Instead of Hiring Three People, I Sent the IRS $170,000. Government, FTW - Fjolsvith
http://observer.com/2016/04/instead-of-hiring-three-people-i-sent-the-irs-170000-government-ftw/
======
celticninja
If this is a known issue then why doesn't he take steps to combat it. He could
refrain from stocking up on inventory prior to the end of a tax period for a
start. Sure keep stock on hand but don't get a years worth of stock sitting in
warehouse if you are going to get a tax bill because of it.

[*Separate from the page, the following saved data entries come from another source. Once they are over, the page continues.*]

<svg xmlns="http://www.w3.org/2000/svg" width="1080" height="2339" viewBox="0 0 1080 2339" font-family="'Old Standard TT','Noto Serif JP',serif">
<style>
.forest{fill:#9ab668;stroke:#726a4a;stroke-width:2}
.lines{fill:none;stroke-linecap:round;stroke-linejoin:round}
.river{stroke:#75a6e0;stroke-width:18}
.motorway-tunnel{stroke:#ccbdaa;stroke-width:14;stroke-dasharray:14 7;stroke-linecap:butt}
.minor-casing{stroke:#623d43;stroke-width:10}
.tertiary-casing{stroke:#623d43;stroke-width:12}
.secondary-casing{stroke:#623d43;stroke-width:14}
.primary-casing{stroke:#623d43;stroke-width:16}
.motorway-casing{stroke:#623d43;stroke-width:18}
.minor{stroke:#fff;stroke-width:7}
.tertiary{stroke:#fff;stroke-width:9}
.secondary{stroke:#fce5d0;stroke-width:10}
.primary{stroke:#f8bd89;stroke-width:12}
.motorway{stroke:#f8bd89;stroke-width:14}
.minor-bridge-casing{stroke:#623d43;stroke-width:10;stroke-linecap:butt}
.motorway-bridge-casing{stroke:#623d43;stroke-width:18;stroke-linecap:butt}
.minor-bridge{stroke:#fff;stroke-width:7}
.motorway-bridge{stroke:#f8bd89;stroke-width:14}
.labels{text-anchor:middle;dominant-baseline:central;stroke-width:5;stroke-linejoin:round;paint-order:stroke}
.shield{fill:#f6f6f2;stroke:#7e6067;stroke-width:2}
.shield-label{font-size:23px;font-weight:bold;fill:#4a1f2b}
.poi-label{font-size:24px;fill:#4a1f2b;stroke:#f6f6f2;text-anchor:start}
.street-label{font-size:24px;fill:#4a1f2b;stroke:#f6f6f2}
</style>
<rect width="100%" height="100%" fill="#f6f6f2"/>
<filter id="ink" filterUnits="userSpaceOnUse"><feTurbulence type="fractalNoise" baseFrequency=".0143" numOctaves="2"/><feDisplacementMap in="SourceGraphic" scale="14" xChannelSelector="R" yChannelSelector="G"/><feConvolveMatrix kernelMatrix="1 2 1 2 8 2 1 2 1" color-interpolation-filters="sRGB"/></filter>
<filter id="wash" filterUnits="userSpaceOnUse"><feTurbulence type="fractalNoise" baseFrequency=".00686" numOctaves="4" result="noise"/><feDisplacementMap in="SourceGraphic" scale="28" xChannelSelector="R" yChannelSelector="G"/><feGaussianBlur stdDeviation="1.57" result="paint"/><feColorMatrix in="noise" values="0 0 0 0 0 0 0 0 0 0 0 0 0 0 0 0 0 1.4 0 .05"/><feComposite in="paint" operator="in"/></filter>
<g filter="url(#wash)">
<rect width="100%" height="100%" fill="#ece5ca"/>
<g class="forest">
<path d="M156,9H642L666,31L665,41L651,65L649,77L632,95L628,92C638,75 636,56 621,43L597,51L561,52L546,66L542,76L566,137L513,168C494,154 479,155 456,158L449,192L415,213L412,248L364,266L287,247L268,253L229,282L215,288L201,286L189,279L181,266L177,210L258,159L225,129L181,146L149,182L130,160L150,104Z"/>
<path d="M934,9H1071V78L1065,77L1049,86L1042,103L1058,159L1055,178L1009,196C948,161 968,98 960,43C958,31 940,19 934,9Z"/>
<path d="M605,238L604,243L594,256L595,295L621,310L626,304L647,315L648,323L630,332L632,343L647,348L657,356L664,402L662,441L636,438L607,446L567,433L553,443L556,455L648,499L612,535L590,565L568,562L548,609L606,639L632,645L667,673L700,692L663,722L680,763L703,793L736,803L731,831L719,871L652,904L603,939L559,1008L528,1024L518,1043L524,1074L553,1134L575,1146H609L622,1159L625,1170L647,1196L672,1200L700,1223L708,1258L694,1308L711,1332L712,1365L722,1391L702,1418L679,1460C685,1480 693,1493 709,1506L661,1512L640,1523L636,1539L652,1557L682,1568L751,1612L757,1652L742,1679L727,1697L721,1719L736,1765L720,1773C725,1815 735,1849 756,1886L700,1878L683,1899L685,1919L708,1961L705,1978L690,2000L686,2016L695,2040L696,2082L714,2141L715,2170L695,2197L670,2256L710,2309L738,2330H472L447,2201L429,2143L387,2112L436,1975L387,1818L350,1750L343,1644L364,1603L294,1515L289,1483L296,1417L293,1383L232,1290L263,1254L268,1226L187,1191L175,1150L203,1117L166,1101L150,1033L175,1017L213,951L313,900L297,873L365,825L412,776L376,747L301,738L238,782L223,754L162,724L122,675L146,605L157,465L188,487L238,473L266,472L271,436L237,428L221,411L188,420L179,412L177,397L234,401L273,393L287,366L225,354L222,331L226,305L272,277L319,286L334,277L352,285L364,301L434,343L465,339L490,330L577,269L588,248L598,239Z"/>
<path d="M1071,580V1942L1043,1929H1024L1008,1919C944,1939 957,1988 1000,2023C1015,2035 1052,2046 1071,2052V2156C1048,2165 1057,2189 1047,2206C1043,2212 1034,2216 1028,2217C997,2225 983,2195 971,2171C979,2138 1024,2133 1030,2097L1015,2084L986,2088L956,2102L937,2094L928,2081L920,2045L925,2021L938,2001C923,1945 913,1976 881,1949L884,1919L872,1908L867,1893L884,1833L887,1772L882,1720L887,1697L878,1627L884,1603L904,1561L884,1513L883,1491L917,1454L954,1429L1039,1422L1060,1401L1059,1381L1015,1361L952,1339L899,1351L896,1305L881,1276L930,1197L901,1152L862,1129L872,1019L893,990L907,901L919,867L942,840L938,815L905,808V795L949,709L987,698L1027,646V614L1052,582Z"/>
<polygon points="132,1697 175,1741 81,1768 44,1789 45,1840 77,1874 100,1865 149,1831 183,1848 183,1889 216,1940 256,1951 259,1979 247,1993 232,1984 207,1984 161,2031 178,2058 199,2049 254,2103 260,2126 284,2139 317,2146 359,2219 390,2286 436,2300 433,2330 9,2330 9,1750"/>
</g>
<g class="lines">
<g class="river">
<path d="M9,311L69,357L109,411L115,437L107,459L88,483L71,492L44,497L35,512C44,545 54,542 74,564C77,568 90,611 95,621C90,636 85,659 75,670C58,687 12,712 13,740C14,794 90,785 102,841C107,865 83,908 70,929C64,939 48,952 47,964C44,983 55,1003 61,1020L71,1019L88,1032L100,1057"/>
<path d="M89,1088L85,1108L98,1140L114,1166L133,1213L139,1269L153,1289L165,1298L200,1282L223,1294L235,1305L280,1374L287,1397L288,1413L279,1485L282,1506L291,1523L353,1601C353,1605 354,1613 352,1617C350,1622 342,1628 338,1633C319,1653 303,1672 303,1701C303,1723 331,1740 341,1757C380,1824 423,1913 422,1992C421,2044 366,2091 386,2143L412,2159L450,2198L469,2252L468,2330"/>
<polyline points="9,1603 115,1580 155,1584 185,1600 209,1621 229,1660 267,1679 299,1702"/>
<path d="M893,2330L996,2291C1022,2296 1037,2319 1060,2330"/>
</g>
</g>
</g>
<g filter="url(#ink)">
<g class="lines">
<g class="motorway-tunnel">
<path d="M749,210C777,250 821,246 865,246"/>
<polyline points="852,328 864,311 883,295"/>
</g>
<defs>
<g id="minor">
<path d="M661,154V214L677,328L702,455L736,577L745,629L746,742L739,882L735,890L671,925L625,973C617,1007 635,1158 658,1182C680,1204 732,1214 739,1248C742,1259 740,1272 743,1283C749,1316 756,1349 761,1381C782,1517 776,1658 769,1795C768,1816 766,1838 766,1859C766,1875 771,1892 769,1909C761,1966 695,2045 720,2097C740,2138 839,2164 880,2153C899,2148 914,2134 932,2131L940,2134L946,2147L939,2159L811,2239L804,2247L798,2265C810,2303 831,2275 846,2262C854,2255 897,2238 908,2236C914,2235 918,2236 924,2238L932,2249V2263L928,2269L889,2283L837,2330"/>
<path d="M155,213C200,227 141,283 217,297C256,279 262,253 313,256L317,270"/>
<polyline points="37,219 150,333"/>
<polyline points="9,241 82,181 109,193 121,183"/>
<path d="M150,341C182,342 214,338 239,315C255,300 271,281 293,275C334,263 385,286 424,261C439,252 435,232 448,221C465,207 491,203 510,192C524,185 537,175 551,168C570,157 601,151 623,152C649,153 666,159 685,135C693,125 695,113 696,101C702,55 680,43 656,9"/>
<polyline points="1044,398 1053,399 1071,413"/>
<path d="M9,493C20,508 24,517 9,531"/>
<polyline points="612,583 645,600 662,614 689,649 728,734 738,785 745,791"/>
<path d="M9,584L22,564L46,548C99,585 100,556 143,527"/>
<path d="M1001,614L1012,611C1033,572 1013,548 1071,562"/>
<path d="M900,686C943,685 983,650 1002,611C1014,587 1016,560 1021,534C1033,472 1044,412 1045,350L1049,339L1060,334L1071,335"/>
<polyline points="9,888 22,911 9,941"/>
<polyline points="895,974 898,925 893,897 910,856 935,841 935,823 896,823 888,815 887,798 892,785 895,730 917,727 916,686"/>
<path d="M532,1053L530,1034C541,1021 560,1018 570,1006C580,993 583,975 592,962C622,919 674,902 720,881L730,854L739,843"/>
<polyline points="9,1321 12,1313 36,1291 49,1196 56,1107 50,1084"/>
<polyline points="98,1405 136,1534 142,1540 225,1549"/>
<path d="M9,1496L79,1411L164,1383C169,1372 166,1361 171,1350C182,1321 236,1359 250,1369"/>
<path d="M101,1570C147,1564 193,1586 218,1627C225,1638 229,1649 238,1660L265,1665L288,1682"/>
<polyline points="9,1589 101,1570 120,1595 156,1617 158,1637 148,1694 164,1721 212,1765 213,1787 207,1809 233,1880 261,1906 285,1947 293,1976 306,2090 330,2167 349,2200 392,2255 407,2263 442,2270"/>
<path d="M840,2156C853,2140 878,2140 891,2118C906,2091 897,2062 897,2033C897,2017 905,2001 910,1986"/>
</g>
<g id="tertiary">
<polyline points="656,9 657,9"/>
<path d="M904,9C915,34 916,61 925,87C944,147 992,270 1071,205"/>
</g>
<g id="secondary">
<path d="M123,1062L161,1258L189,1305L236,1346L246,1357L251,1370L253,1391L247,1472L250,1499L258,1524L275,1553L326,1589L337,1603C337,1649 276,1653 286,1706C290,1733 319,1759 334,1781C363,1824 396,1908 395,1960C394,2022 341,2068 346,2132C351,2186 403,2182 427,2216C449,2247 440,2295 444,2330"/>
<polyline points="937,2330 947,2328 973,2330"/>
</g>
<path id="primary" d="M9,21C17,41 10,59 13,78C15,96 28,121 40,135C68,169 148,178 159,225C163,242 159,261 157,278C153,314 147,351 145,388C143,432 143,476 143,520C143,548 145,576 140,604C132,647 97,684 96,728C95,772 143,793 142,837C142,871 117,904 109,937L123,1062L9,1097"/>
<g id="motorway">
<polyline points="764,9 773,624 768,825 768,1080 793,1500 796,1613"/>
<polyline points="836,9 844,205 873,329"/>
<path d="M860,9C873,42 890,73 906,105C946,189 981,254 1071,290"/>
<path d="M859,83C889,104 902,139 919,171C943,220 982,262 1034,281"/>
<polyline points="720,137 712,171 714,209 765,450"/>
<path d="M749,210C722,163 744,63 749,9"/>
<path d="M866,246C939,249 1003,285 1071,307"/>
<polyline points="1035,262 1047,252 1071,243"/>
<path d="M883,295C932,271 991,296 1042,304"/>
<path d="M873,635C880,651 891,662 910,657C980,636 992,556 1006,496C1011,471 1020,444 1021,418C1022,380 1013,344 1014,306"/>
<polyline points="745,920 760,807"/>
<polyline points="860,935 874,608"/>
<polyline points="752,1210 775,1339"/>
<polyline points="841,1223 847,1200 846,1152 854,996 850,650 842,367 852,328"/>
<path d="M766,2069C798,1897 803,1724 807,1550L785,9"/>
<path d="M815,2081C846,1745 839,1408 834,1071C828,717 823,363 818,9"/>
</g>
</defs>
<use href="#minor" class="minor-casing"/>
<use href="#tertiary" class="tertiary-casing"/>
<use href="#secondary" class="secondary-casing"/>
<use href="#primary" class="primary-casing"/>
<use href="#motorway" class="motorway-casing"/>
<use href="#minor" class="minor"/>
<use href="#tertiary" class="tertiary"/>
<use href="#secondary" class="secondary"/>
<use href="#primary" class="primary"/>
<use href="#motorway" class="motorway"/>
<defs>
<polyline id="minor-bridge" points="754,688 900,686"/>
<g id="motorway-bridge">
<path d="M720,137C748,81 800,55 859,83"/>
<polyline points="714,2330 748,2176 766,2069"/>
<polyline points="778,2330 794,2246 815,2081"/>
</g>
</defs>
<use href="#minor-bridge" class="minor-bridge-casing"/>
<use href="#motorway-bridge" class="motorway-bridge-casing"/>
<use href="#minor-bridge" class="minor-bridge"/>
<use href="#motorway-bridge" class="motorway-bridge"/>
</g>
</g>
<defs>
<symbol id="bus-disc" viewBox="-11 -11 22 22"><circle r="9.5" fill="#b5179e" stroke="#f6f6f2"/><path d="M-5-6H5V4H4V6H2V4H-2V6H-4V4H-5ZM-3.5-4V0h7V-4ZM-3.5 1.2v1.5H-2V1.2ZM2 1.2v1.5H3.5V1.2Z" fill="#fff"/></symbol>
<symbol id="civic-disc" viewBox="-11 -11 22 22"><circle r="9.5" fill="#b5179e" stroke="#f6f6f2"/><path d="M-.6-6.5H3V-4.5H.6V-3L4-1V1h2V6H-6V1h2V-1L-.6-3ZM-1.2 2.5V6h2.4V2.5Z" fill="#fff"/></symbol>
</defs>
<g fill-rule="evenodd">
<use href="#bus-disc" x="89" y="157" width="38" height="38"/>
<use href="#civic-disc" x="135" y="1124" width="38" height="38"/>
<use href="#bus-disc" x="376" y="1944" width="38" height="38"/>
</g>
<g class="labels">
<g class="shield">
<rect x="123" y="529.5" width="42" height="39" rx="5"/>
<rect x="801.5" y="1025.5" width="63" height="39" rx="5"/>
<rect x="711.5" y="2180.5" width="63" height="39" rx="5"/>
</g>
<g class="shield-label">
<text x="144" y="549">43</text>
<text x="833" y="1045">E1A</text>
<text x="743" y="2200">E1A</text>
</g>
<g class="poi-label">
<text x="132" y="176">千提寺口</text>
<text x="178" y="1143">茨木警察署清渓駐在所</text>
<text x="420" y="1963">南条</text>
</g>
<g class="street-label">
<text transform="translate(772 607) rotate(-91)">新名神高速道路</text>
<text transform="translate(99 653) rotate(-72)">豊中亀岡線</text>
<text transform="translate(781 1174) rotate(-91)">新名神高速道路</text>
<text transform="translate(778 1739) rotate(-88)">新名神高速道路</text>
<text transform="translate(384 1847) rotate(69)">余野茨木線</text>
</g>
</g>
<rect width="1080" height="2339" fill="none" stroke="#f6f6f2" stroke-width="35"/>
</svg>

I also feel it is a bit disingenuous, he wasn't overtaxed, he paid the correct
amount of tax, however this financial year he will have the sales of the goods
that he already paid tax on, so proportionally next years tax bill will be
less.

Also he says he could have hired 3 qualified employees. How did they get
qualified? Well they probably paid through the nose for a college education in
the US, but to prepare them for that I imagine they attended a state funded
education system first.

Its easy to blame IRS/tax but taxation is not the problem and the article even
comes close to the actual problem and that is how the government spends tax
revenue. And that is something much harder to argue against.

------
dragonbonheur
Founded several companies, employs more than 20 people, IN TOTAL??? Sorry,
he's not the one percent. He's part of the business owners state and federal
governments should be supporting instead of allowing bigger corporations and
richer people to offshore their companies, hide their assets in tax havens,
get tax breaks by intensive lobbying or get tax holidays when they bring their
offshore money back.

America's in a sorry state when small and medium business owners get
brainwashed by politicians into hating the middle class and the poor for
wanting social justice. Even "Social Justice" is a condescending term these
days...

------
Finnucane
He's founded several companies, and he's paying the taxes on them with a
personal check? Is he doing that all as a sole proprietor and filing
everything on a schedule C? Apparently the one thing he didn't hire was an
accountant.

------
sharemywin
Most people are talking about corporate welfare and capital gains tax when
they talk about the "rich don't pay taxes" The funny thing is he forgets that
for the first $9,225 he only pays 10% just like the guy that only made that
much.

------
sharemywin
Needs to learn the definition of bureaucracy as in hiring bureaucrats aka
jobs. Don't get me wrong I see his point about inventory, but arguing I didn't
hire more people because the government hired them with my tax money is kind
of minimal argument. If your kind of neutral about who hires people.